Eine höchst delikate Idee, die jedes Jahr die Vogelsberger Gasthöfe, Schäfer und Schafhalter sowie diejenigen, die gerne in geselliger Runde speisen, erneut zusammenbringt, sind die Lammwochen. Seit mehr als einem Jahrzehnt existiert im Vogelsberg die Aktionsgemeinschaft "Vogelsberger Lammwochen", bei der der Gastgeber am Eröffnungsabend wechselt. Das Produkt "heimisches Lammfleisch" wird vier Wochen in der Osterzeit der Öffentlichkeit auf köstlichste Weise - gesotten, gebraten und gekocht - näher gebracht.

Das Motto "Qualität aus der Region - Naturschutz, der durch den Magen geht" gilt auch für die Wildwochen im Herbst. Wildbret aus dem Vogelsberg liefert, wie auch das Lamm aus artgerechter Aufzucht, aromatisches, ausgezeichnet zartes Fleisch von besonders hoher Qualität. Mit steigender Beliebtheit werden solche kulinarischen Highlights auch von überregionalen Gästen gerne angenommen.
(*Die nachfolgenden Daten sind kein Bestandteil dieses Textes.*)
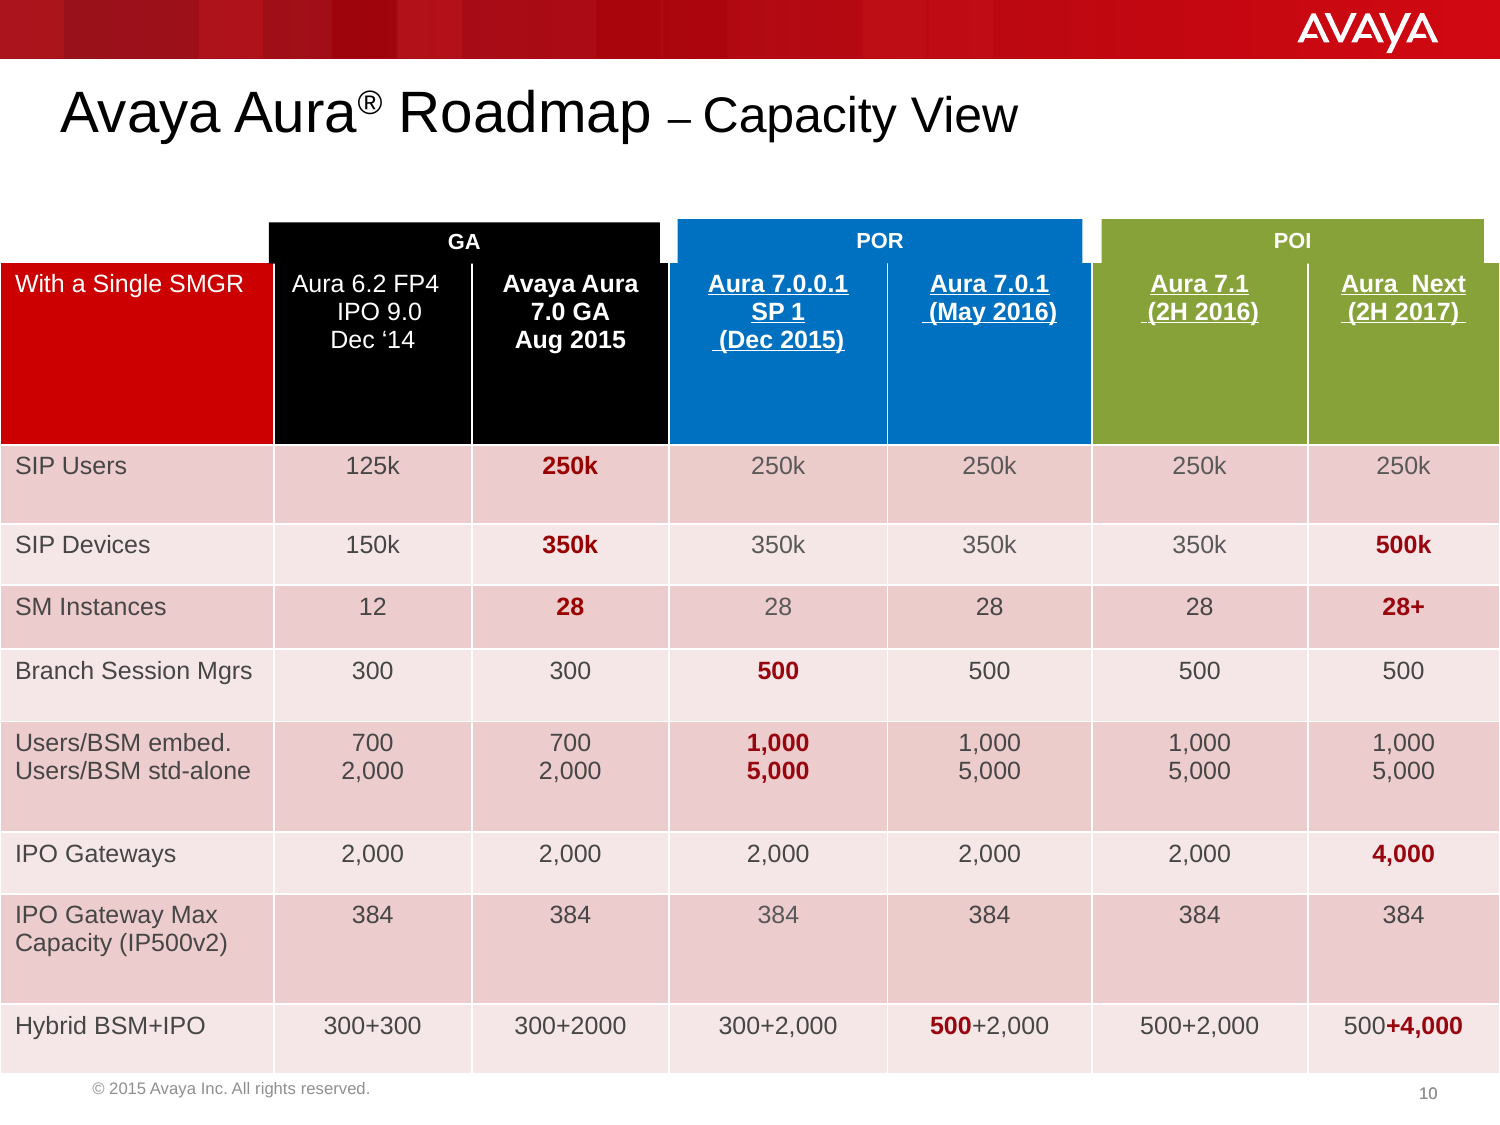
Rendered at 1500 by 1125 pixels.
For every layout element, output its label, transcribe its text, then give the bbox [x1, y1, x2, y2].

text_box POR [676, 217, 1084, 265]
table_cell 500+4,000 [1309, 1005, 1499, 1073]
table_cell 700 2,000 [473, 722, 668, 831]
table_cell SIP Devices [1, 525, 273, 584]
table_cell SM Instances [1, 586, 273, 648]
table_cell 250k [473, 446, 668, 523]
table_cell IPO Gateway Max Capacity (IP500v2) [1, 895, 273, 1003]
table_cell 1,000 5,000 [888, 722, 1091, 831]
table_cell 250k [1309, 446, 1499, 523]
table_header Aura Next (2H 2017) [1309, 263, 1499, 444]
table_cell 2,000 [473, 833, 668, 893]
table_cell 250k [1093, 446, 1307, 523]
table_cell 1,000 5,000 [670, 722, 887, 831]
table_cell 2,000 [1093, 833, 1307, 893]
table_cell SIP Users [1, 446, 273, 523]
table_cell 250k [670, 446, 887, 523]
table_cell 150k [275, 525, 471, 584]
table_cell 1,000 5,000 [1309, 722, 1499, 831]
table_header With a Single SMGR [1, 263, 273, 444]
table_cell 125k [275, 446, 471, 523]
table_cell 2,000 [275, 833, 471, 893]
table_cell 500+2,000 [1093, 1005, 1307, 1073]
table_cell IPO Gateways [1, 833, 273, 893]
table_cell 300 [473, 650, 668, 721]
table_cell 700 2,000 [275, 722, 471, 831]
table_cell 300+2000 [473, 1005, 668, 1073]
table_cell 1,000 5,000 [1093, 722, 1307, 831]
table_cell 28 [1093, 586, 1307, 648]
table_cell 384 [1309, 895, 1499, 1003]
table_cell 384 [888, 895, 1091, 1003]
table_cell 384 [473, 895, 668, 1003]
table_header Aura 7.1 (2H 2016) [1093, 263, 1307, 444]
table_cell 350k [888, 525, 1091, 584]
table_cell Branch Session Mgrs [1, 650, 273, 721]
table_cell 28 [473, 586, 668, 648]
table_cell 500 [1093, 650, 1307, 721]
table_cell 300 [275, 650, 471, 721]
table_cell 300+2,000 [670, 1005, 887, 1073]
table_cell 300+300 [275, 1005, 471, 1073]
table_cell Users/BSM embed. Users/BSM std-alone [1, 722, 273, 831]
table_cell 250k [888, 446, 1091, 523]
title Avaya Aura® Roadmap – Capacity View [28, 77, 1380, 150]
table_cell 28 [670, 586, 887, 648]
table_cell 350k [1093, 525, 1307, 584]
table_header Aura 7.0.1 (May 2016) [888, 263, 1091, 444]
text_box POI [1100, 217, 1486, 266]
table_cell 350k [670, 525, 887, 584]
table_header Aura 6.2 FP4 IPO 9.0 Dec ‘14 [275, 266, 471, 444]
table_cell 2,000 [670, 833, 887, 893]
table_cell 500 [670, 650, 887, 721]
table_cell 384 [1093, 895, 1307, 1003]
table_cell 2,000 [888, 833, 1091, 893]
table_cell 500k [1309, 525, 1499, 584]
table_cell 384 [670, 895, 887, 1003]
table_cell 4,000 [1309, 833, 1499, 893]
table_cell 350k [473, 525, 668, 584]
table_header Avaya Aura 7.0 GA Aug 2015 [473, 263, 668, 444]
table_cell Hybrid BSM+IPO [1, 1005, 273, 1073]
table_header Aura 7.0.0.1 SP 1 (Dec 2015) [670, 263, 887, 444]
table_cell 384 [275, 895, 471, 1003]
table_cell 28+ [1309, 586, 1499, 648]
table_cell 500 [1309, 650, 1499, 721]
text_box GA [267, 220, 662, 266]
table_cell 500 [888, 650, 1091, 721]
table_cell 28 [888, 586, 1091, 648]
table_cell 12 [275, 586, 471, 648]
table_cell 500+2,000 [888, 1005, 1091, 1073]
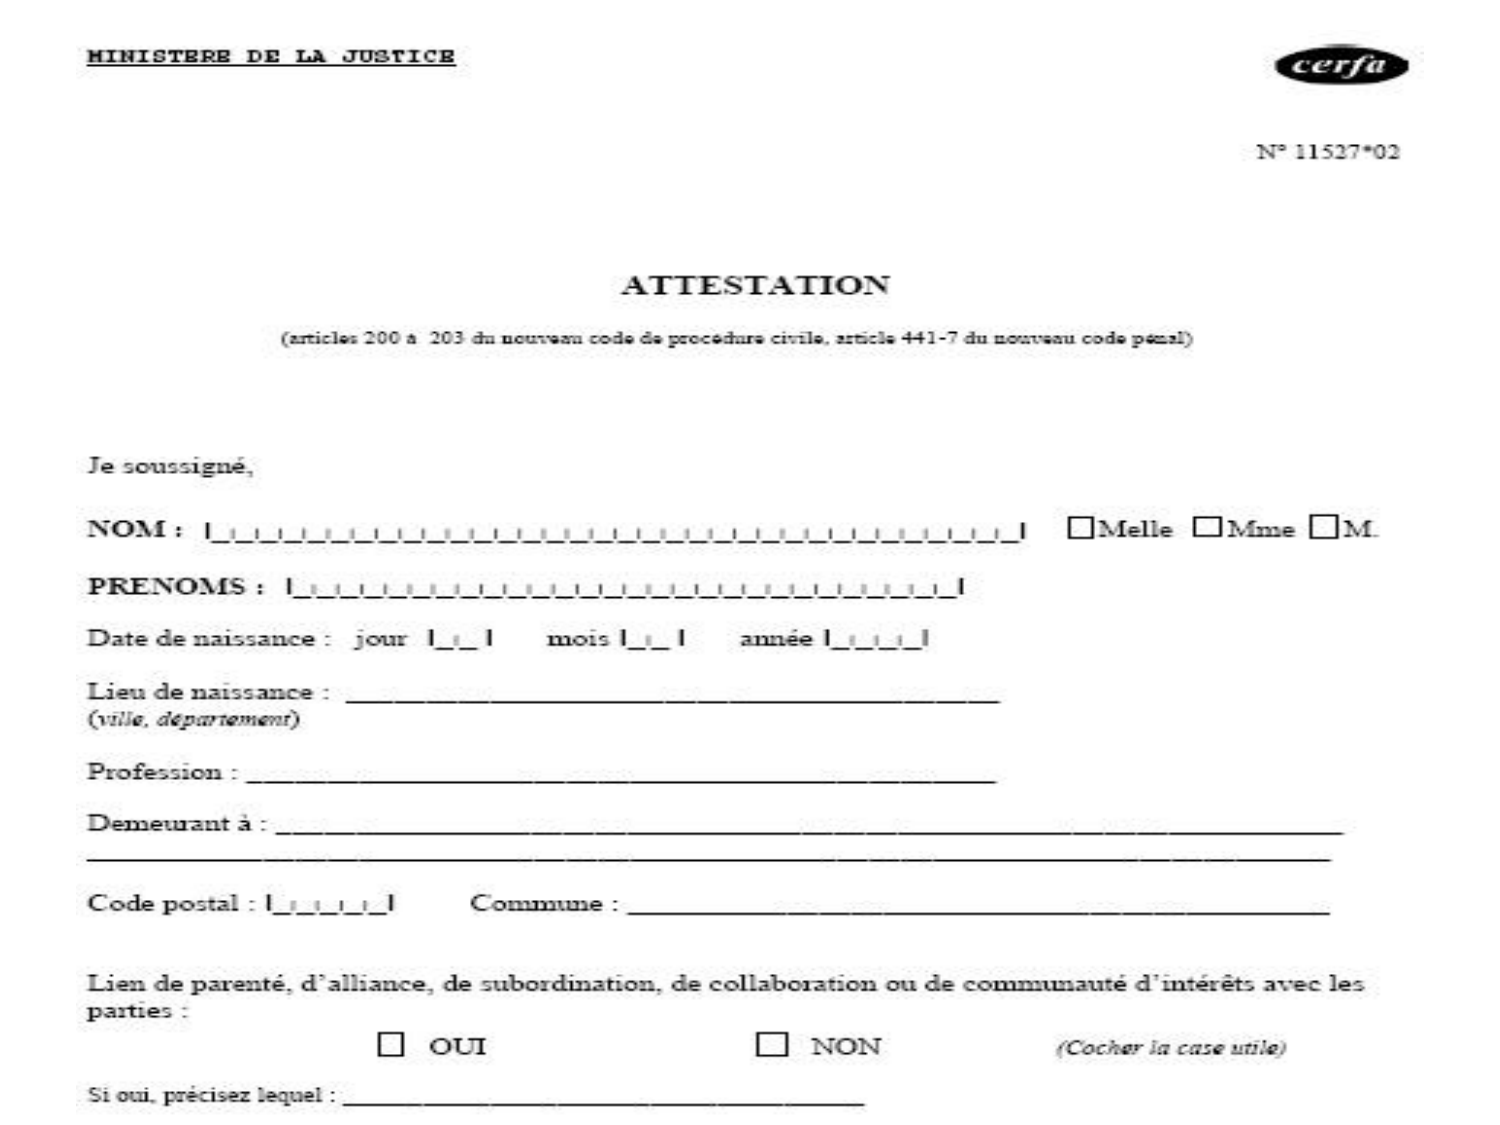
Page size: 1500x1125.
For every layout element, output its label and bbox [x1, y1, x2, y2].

list [76, 30, 1424, 1125]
Lukullisch: Gaumenschmaus in Schotten (c) Brigitta Möllermann

Lukullisch: Gaumenschmaus in Schotten (c) Brigitta Möllermann

Zu einem erfolgreichen Fest für Gaumen und Sinne variiert im November ein weiteres kulinarisches Angebot. Der "Gaumenschmaus", eine Gemeinschaftsaktion in Schotten, wurde aus der Idee zur "Vogelsberger Küche“ mit regionalen Produkten entwickelt. Um die Bandbreite ihres Könnens zu zeigen, kreieren Köchinnen und Köche gemeinsam mit der Gesellschaft für Tourismus und Marketing in Schotten jährlich ein neues Thema. Der Zauber aus Töpfen und Pfannen mit Programm und wechselnder Dekoration wird in der Region begeistert angenommen. Der Event ist jedes Mal in kurzer Zeit ausverkauft.